*** Begin section ***
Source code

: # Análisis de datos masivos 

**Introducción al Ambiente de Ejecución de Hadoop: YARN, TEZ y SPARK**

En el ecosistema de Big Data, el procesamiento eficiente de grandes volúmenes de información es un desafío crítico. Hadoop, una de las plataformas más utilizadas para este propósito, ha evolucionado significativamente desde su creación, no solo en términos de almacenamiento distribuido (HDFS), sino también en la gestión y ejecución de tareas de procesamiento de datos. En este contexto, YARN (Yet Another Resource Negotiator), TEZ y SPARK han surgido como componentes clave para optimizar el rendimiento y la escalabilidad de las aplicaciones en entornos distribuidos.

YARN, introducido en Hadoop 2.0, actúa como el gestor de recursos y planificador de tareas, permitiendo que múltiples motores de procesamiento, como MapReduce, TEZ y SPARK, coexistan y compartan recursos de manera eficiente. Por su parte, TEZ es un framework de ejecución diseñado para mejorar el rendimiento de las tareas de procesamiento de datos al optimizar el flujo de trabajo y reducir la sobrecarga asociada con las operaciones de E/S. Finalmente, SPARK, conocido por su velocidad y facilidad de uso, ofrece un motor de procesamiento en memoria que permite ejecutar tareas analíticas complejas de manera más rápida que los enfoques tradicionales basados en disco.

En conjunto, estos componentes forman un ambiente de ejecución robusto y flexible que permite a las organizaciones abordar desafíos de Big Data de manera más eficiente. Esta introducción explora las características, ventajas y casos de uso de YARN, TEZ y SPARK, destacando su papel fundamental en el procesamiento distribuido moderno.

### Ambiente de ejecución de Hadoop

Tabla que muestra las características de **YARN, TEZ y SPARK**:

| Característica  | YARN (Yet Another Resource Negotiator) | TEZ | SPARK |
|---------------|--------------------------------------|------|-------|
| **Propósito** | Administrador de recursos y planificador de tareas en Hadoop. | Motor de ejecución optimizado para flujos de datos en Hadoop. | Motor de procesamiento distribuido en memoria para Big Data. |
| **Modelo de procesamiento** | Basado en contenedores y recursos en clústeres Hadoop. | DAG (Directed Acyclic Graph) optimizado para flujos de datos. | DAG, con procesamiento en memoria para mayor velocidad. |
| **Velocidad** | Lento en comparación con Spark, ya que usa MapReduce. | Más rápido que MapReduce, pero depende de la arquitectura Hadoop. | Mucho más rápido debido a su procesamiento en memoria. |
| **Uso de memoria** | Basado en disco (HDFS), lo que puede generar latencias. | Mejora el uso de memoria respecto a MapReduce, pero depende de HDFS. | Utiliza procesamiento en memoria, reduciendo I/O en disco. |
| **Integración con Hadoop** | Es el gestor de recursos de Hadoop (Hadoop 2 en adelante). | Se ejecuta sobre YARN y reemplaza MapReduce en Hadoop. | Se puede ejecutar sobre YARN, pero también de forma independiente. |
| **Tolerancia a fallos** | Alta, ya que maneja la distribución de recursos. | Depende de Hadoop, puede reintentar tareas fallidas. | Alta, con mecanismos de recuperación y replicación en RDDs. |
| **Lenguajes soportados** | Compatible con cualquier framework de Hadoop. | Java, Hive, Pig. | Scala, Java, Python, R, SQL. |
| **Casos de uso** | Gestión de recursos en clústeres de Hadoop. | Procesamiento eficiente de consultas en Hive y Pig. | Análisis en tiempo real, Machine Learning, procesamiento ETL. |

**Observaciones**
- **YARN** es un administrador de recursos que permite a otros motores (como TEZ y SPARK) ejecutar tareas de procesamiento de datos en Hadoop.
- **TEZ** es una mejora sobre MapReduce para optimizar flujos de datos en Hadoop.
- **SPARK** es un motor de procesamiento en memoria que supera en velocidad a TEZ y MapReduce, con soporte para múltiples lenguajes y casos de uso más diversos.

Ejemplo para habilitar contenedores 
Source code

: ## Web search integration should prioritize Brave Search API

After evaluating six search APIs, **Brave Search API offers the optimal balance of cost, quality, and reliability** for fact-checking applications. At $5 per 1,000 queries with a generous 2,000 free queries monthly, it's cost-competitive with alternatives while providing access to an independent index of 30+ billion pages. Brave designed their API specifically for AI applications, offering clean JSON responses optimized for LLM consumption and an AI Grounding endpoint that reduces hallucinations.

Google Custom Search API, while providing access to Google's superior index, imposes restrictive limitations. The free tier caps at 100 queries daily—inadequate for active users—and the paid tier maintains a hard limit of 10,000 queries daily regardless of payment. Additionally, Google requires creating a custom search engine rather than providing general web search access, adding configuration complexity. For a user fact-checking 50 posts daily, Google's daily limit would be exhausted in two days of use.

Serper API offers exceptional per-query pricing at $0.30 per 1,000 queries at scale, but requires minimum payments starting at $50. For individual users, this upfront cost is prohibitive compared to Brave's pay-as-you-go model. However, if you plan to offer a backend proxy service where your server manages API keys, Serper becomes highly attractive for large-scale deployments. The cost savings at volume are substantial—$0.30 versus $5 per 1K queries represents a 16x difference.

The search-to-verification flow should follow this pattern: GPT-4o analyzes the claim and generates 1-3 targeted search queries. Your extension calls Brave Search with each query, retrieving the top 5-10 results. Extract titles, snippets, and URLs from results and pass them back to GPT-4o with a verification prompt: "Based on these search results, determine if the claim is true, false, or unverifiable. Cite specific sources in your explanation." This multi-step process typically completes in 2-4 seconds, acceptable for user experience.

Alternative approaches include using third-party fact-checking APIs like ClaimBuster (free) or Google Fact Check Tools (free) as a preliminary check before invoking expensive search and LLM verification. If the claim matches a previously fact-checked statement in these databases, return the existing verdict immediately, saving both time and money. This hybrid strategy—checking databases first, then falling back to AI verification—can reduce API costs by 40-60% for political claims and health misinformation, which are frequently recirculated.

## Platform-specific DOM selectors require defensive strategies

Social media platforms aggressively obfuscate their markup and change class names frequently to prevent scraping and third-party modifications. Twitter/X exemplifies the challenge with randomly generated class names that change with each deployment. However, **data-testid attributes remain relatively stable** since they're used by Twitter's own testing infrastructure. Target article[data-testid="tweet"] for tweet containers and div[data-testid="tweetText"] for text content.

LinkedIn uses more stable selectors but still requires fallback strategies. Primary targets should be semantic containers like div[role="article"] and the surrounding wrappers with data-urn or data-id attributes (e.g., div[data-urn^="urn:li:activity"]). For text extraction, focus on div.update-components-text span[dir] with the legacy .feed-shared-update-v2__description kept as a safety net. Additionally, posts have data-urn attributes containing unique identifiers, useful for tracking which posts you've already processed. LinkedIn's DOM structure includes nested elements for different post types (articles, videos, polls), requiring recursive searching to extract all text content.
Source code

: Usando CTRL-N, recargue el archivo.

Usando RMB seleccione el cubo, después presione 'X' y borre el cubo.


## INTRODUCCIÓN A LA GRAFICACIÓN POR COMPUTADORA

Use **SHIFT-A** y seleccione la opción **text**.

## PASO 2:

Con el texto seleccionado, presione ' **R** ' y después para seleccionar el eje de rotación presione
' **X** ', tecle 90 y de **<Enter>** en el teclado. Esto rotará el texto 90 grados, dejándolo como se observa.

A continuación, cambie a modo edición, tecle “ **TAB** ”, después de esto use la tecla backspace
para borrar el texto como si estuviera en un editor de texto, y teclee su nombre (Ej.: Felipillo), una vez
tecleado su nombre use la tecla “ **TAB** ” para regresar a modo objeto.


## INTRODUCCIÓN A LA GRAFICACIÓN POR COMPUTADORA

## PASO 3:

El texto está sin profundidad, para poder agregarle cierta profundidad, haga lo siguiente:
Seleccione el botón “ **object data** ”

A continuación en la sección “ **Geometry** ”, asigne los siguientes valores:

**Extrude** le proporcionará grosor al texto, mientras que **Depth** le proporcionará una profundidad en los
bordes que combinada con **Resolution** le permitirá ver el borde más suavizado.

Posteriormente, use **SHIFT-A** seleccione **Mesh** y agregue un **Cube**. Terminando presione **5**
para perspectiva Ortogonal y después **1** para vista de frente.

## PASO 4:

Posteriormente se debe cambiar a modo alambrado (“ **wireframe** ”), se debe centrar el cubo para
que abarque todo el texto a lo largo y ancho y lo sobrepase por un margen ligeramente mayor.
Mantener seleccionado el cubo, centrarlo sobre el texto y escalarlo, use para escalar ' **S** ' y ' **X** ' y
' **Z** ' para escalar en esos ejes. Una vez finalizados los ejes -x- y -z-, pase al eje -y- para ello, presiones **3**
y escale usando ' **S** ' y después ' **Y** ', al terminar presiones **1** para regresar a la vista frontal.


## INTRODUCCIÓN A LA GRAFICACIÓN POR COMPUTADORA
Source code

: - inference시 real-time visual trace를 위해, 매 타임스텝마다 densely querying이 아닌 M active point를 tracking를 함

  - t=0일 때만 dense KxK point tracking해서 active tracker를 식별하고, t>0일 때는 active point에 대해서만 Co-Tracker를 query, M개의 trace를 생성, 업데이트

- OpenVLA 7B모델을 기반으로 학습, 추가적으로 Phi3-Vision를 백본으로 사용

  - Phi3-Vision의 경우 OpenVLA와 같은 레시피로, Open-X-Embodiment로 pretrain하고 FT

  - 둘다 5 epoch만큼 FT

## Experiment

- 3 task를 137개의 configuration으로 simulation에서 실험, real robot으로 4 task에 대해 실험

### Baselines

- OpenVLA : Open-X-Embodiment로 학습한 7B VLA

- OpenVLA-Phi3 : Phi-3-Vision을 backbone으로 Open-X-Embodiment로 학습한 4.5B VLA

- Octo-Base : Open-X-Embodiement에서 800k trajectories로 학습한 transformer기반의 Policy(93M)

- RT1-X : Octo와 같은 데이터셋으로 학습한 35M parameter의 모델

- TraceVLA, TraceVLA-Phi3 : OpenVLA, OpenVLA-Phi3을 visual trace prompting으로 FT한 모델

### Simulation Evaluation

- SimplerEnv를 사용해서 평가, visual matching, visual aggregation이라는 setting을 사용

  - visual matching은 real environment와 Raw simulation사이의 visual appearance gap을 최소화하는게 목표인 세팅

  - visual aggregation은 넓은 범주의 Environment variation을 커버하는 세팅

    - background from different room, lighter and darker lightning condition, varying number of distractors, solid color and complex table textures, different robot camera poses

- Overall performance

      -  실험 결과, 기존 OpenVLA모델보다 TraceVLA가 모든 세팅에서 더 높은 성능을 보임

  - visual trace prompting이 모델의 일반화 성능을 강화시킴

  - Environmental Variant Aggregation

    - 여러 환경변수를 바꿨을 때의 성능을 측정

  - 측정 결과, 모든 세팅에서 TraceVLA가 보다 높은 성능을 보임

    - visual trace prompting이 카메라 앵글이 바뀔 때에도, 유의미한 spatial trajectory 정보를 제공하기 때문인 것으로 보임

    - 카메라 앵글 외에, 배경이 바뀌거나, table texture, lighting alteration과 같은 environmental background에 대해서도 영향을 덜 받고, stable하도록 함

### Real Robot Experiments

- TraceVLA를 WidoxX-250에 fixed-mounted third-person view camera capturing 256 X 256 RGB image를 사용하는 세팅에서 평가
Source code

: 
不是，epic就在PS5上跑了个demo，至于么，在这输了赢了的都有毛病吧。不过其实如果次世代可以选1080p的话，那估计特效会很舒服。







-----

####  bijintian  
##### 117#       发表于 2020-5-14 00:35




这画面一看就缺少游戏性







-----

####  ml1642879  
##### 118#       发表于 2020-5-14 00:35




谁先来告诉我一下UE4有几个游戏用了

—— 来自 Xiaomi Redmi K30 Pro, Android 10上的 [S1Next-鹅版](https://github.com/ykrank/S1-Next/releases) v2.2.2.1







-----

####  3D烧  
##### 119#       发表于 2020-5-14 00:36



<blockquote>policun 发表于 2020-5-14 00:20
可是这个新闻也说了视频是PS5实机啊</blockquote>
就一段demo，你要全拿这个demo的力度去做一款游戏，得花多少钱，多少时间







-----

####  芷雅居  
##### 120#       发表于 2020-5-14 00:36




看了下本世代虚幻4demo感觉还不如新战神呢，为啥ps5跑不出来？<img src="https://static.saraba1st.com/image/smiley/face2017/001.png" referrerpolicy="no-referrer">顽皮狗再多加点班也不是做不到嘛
*** End section ***
- **Work instructions**
What you return must be the lines above that run from the line with "- 둘다 5 epoch만큼 FT" to the line with "- Octo-Base : Open-X-Embodiement에서", inclusive, each copied exactly.

- **Final answer**
  - 둘다 5 epoch만큼 FT

## Experiment

- 3 task를 137개의 configuration으로 simulation에서 실험, real robot으로 4 task에 대해 실험

### Baselines

- OpenVLA : Open-X-Embodiment로 학습한 7B VLA

- OpenVLA-Phi3 : Phi-3-Vision을 backbone으로 Open-X-Embodiment로 학습한 4.5B VLA

- Octo-Base : Open-X-Embodiement에서 800k trajectories로 학습한 transformer기반의 Policy(93M)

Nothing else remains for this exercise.